A devolução de Viracopos, no entanto, não representa o fim dos problemas. Em especial pelo fato de que a relicitação, prevista pelo Governo Federal para o terceiro trimestre de 2021, não garante que um novo consórcio seja encontrado, o que impossibilitaria a quitação das dívidas ainda existentes com grandes credores, entre eles a Agência Nacional de Aviação Civil (Anac) e o Banco Nacional de Desenvolvimento Econômico e Social (BNDES).

R$ 11 bilhão dívida de viracopos à anac, entre multas e outorgas vencidas 

Toda essa turbulência foi originada pela ilusão, reforçada pelo Governo Federal à época, de um cenário favorável à concessionária. As altas expectativas de movimentação de cargas e passageiros não se concretizaram e renderam a Viracopos um terminal exorbitante e subutilizado, afetando diretamente a receita do consórcio. Além disso, a entrega com atrasos deu início a um processo de caducidade de concessão aberto pela Anac. Nele, o órgão regulador cobrava uma rescisão antecipada do contrato por culpa do consórcio, que reagiu entrando com um pedido de Recuperação Judicial no mesmo ano. A estratégia continuou com o anúncio, no fim de 2019, do pedido de relicitação, fato que suspende o processo de caducidade, mas que depende do encerramento da Recuperação Judicial para acontecer.

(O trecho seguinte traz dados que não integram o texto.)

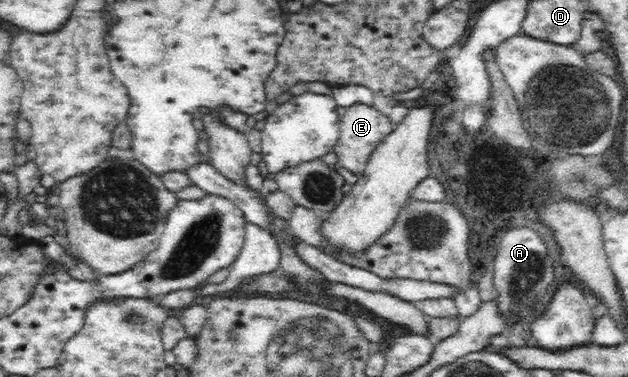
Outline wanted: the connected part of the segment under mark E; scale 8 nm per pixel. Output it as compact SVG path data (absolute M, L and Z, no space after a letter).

Em paralelo à relicitação, um processo de arbitragem deve ser iniciado entre Anac e a ABV para calcular o valor das indenizações. Segundo a Anac, o valor entre multas e outorgas vencidas está em mais de R$ 1,1 bilhão. Já Viracopos questiona a exigência contratual de construção de um terminal com capacidade para 25 milhões de passageiros ao ano quando a média anual no aeroporto é de 10,5 milhões.